[Task requirements]
1 > In the blog post about the twins' confirmation, what is the godfather's occupation?
2 > Extract the passage of the blog post about the twins' confirmation starting at "Today, I drove" and ending at "Chicago, of course.".
3 > List the occupations of the godfather's relatives who attended the confirmation described in the blog post.

[Page extract]

Today, I drove over to Fairfax and did my part as a good Catholic, attending the confirmation of a pair of twins. They were my sisters’s brother’s wife’s children, and no, I’m not their godfather, that honor fell to my sister’s husband’s brother’s wife’s brother, an Irish police detective from Chicago. All of my sister’s husband’s brother’s wife’s family are Irish Chicagoans, and most of them work for the City of Chicago in one capacity or another. So the godfather was there, with several of his relatives – a fireman, a real estate tax assessor, a municipal solid waste dispatcher, an electrical utility inspector, and a Democratic Party ward heeler. That last one doesn’t officially work for the City of Chicago, of course.
There was a reception after the ceremony, held, for primarily economic reasons, in rather close quarters at the home of my dear sister Rose and her husband Henry Palikowski. As regular readers of this Web log well know, due to the sub-prime mortgage meltdown, Rose and Hank and their extensive Catholic family, have been sharing that house with Hank’s brother, his lovely Chicago Irish wife and their extensive Catholic family for quite a while now – and I’m sure, no matter how long it’s been since Hank’s brother’s family moved in, it probably seems like much longer than that by now.

[Extracted records]

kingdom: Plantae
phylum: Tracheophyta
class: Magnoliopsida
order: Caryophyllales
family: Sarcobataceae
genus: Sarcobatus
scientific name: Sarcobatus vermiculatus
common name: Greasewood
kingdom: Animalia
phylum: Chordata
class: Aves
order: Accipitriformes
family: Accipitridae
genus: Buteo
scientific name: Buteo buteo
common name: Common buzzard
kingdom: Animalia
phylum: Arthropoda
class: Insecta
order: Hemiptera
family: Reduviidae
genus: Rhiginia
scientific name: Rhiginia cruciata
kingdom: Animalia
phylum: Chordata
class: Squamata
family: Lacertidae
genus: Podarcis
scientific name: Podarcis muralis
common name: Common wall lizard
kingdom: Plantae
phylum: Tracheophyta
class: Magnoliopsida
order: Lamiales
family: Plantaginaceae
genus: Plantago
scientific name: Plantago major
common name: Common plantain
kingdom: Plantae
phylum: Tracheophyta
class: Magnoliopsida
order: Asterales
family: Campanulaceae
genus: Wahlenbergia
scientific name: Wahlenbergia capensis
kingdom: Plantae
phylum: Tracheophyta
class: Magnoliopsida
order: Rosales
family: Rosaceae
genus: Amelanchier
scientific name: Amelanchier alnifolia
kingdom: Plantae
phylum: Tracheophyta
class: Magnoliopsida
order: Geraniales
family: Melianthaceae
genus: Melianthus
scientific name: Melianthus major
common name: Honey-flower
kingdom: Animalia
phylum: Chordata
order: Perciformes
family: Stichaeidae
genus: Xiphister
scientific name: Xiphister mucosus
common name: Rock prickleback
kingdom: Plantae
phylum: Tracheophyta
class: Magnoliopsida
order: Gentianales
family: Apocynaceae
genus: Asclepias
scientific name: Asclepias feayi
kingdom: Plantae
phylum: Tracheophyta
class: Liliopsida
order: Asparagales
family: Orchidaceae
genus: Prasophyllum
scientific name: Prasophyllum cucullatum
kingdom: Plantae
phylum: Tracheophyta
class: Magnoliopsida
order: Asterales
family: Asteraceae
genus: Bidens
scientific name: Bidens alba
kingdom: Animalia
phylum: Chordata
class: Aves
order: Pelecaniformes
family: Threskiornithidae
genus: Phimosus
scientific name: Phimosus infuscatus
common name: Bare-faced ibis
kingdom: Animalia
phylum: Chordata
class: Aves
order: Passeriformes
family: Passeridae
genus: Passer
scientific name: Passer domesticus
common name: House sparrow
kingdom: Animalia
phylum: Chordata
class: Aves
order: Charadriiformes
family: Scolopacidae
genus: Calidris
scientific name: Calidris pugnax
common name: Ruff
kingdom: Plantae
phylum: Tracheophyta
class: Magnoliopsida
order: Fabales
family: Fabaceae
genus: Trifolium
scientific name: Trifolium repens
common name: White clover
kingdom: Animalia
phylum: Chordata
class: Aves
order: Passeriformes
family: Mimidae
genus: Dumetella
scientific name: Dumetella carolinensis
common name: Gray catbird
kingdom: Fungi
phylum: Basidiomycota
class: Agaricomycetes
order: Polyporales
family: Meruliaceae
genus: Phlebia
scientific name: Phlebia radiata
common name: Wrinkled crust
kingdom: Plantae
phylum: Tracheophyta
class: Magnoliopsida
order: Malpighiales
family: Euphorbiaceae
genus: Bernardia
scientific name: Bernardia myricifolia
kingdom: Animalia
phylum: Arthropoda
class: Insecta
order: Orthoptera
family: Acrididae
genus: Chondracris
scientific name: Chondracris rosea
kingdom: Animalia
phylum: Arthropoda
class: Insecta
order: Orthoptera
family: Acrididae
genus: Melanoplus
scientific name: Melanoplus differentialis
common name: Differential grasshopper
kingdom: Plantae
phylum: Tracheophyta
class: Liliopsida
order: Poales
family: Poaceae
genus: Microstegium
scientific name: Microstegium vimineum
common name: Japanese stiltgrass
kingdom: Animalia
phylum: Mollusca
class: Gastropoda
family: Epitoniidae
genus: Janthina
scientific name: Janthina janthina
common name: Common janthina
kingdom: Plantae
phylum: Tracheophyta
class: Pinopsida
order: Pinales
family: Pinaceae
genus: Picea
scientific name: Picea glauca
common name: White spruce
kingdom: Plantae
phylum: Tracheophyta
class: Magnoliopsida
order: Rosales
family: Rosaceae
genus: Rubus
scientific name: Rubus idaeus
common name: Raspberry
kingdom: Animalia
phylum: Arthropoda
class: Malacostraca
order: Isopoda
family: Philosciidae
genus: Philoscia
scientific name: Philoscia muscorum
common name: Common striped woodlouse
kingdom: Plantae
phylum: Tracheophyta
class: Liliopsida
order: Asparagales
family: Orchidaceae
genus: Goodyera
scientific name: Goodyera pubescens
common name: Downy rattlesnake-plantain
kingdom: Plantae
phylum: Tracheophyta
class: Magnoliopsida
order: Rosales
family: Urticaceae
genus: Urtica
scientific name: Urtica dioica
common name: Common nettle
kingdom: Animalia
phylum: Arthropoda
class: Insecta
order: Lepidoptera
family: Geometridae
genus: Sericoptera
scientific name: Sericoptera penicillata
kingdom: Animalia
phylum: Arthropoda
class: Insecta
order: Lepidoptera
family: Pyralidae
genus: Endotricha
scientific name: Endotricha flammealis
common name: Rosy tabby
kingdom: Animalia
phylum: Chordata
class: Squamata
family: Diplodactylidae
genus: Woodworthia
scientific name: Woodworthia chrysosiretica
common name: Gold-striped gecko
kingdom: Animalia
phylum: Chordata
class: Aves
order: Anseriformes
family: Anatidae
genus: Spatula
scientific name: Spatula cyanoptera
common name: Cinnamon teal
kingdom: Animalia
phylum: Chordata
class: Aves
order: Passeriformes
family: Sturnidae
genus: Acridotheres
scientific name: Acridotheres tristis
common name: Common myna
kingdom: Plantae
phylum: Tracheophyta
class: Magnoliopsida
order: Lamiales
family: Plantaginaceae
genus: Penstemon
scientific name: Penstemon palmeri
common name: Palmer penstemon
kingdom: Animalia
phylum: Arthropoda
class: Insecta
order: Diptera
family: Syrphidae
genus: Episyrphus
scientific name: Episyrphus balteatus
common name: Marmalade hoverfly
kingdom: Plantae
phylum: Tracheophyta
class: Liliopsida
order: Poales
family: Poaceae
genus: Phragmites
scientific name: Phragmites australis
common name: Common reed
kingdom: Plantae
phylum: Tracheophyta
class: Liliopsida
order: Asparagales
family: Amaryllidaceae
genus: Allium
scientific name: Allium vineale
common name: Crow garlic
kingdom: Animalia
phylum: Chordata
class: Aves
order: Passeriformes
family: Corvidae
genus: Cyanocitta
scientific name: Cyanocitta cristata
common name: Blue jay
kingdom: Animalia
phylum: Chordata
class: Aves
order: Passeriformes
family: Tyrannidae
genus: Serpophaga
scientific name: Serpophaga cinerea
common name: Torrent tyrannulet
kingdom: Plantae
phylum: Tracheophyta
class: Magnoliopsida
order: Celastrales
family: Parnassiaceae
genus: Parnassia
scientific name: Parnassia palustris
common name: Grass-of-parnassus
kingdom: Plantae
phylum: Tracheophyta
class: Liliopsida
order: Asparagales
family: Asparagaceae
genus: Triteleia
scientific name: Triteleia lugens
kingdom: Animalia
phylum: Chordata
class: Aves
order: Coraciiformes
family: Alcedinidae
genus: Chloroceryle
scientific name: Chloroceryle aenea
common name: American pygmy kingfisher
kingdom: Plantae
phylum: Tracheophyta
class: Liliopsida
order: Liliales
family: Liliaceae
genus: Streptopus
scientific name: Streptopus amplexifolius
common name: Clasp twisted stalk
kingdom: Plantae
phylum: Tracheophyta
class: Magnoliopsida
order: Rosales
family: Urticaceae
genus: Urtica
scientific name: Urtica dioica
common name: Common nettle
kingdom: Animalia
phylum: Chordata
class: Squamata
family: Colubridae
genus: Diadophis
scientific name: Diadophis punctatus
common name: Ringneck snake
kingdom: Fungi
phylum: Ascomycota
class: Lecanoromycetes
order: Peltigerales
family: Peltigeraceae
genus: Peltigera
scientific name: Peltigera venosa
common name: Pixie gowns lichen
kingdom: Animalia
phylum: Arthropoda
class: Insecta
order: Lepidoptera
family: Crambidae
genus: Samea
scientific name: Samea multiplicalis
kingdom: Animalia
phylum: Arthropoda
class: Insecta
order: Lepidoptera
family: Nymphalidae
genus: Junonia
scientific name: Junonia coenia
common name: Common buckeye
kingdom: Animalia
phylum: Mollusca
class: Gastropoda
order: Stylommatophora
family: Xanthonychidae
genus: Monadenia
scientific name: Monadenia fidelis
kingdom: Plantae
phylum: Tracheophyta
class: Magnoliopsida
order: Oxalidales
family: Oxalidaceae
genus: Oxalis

[Task-by-task outputs]
1 > He is an Irish police detective from Chicago.

2 >
Today, I drove over to Fairfax and did my part as a good Catholic, attending the confirmation of a pair of twins. They were my sisters’s brother’s wife’s children, and no, I’m not their godfather, that honor fell to my sister’s husband’s brother’s wife’s brother, an Irish police detective from Chicago. All of my sister’s husband’s brother’s wife’s family are Irish Chicagoans, and most of them work for the City of Chicago in one capacity or another. So the godfather was there, with several of his relatives – a fireman, a real estate tax assessor, a municipal solid waste dispatcher, an electrical utility inspector, and a Democratic Party ward heeler. That last one doesn’t officially work for the City of Chicago, of course.

3 >
- fireman
- real estate tax assessor
- municipal solid waste dispatcher
- electrical utility inspector
- Democratic Party ward heeler